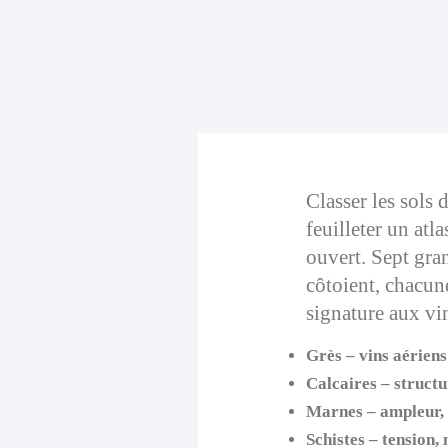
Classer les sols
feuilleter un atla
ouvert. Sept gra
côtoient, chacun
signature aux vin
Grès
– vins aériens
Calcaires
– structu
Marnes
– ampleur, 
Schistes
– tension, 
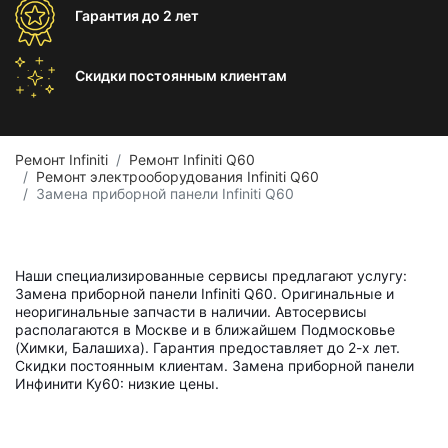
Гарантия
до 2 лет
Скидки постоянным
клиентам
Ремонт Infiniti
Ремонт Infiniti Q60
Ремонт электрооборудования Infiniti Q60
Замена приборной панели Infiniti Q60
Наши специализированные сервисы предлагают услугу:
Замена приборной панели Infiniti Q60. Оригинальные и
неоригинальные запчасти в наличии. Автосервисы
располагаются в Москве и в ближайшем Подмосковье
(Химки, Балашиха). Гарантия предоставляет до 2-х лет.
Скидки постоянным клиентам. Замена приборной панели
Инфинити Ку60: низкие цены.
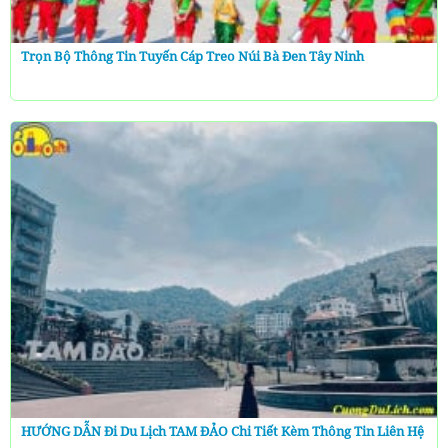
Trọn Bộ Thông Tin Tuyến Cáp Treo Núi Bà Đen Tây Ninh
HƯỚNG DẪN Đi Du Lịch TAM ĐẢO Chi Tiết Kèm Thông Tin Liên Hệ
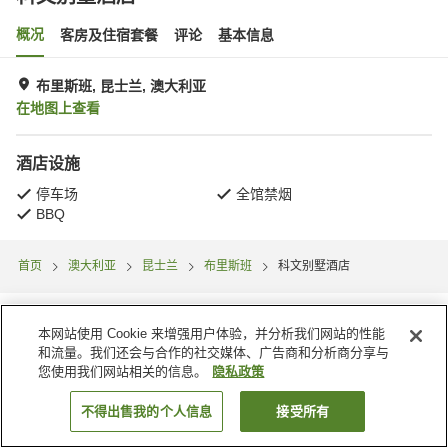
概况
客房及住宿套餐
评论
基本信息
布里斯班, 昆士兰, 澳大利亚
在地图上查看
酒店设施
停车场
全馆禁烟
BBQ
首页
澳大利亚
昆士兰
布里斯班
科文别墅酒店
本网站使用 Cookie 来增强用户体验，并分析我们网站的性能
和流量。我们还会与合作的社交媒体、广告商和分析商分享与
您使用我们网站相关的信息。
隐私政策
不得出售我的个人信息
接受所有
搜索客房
...
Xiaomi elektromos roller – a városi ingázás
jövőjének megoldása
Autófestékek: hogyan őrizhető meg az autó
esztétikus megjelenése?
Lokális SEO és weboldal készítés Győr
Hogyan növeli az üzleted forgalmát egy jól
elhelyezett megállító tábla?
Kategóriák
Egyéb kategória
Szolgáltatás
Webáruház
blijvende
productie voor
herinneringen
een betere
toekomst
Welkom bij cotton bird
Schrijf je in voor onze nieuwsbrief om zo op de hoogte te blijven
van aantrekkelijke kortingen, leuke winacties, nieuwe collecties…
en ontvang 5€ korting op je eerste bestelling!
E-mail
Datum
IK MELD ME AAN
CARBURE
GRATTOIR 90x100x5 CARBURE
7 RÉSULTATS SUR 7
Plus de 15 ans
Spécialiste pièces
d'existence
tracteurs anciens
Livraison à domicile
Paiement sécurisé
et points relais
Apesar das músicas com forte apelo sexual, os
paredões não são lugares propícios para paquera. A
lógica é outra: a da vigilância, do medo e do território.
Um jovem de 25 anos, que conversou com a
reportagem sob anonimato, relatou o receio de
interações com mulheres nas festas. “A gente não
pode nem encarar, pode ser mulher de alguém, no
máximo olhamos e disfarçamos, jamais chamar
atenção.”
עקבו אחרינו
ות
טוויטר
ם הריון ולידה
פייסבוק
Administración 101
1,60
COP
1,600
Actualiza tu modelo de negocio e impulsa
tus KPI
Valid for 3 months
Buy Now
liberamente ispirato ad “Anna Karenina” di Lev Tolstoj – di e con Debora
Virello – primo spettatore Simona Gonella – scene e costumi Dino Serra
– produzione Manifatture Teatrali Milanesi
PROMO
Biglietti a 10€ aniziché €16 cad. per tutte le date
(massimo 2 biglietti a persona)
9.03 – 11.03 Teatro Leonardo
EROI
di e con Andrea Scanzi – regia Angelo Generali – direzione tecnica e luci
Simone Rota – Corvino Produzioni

# What to work on:
Across the entries above, find the lines with the string "панели" and copy them.

# Exercise response:
Замена приборной панели Infiniti Q60
Замена приборной панели Infiniti Q60. Оригинальные и
Скидки постоянным клиентам. Замена приборной панели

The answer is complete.